# 4 bucks - Any Shooters?



## trailhunter (Jul 31, 2005)

*...*

...


----------



## Bruz (Jul 31, 2005)

BOOM!BOOM!BOOM! I love my BAR's..........


----------



## irwoodsman (Jul 31, 2005)

BOOOOOOOOOM!!!!!!!!!


----------



## Handgunner (Jul 31, 2005)

Nice spread, good mass, good brow's, still about a month for growig to occur...

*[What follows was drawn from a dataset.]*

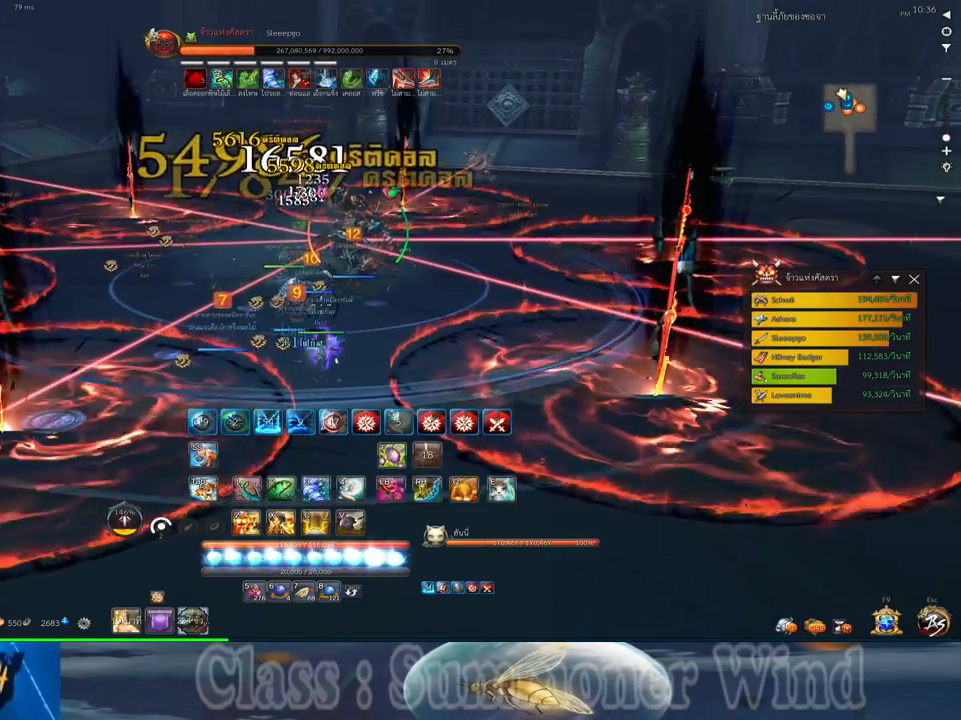
{"keys": ["w"], "mouse": [], "events": [[17, "f", "down"], [17, "mouse_right", "up"], [50, "f", "up"], [200, "e", "down"], [234, "mouse_left", "down"], [267, "mouse_left", "up"], [267, "mouse_right", "down"], [300, "e", "up"], [300, "f", "down"], [300, "mouse_right", "up"], [334, "f", "up"], [334, "mouse_left", "down"], [367, "e", "down"], [367, "mouse_left", "up"], [367, "mouse_right", "down"], [400, "f", "down"], [400, "mouse_right", "up"], [434, "f", "up"], [467, "e", "up"]]}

I would guess his score around 115 +/- and age around 3.5 years old....


----------



## Trizey (Jul 31, 2005)

Buck #2 is a shooter.


----------



## bull0ne (Jul 31, 2005)

Delton said:
			
		

> Nice spread, good mass, good brow's, still about a month for growig to occur...
> 
> I would guess his score around 115 +/- and age around 3.5 years old....



Ditto.....good pics


----------



## WOODIE13 (Jul 31, 2005)

He definitely is a nice one.  Guesstimate 15-16 inch spread, good mass and real symetrical.  I would say he will go 120-125 when season gets here.   I would say 3 1/2 yrs old.


----------



## bobcat (Jul 31, 2005)

Can you say smoked deer sausage !!!!!!!!!!          Nice pictures as well .


----------



## Killdee (Jul 31, 2005)

Nice pics I agree with all above.
KD


----------



## trailhunter (Jul 31, 2005)

*...*

...


----------



## pendy (Jul 31, 2005)

With all the bucks running around, looks like you could get one . Nice pics.
Thanks for sharing.


----------



## Handgunner (Jul 31, 2005)

What kind of camera are you using?


----------



## trailhunter (Aug 1, 2005)

...


----------



## Jim Thompson (Aug 1, 2005)

2 of those are sweet!


----------



## trailhunter (Aug 1, 2005)

...


----------



## trailhunter (Aug 1, 2005)

...


----------



## Handgunner (Aug 2, 2005)

Some nice pictures!  Can't wait to get mine out tomorrow!


----------



## Branchminnow (Aug 2, 2005)

I would take ole ma belle and reach out and touch some one.


----------



## coon dawg (Aug 2, 2005)

*gotta go*

with 3 1/2 on the biggest one..........let us know!!!   ..........nice deer.


----------



## Bowhunter24 (Aug 4, 2005)

i would give buck#2 a nice place to hang around on my wall if he walked by me


----------



## Dog Hunter (Aug 5, 2005)

Wow


----------



## Meriwether Mike (Aug 5, 2005)

Looks like some fun is in store come hunting season. Good luck whatever you decide.


----------



## broadhead (Aug 5, 2005)

Nice photos and good bucks. I plan to put my camera out this w/end.


----------



## Phat Mitch (Aug 5, 2005)

Those are some good uns, buck #2 (3 1/2) , nice photos


----------



## trailhunter (Aug 17, 2005)

*...*

...


----------



## trailhunter (Aug 17, 2005)

*...*

...


----------



## dominantpredator (Aug 17, 2005)

Nice pics....but I ain't shooting them young guys.


----------



## raghorn (Aug 18, 2005)

Boooooooom!


----------



## trailhunter (Aug 21, 2005)

*...*

...


----------



## gabowman (Aug 21, 2005)

Uh, yea! On Sept. 10th I'd take the first one to come in range. Then I'd be pickier.


----------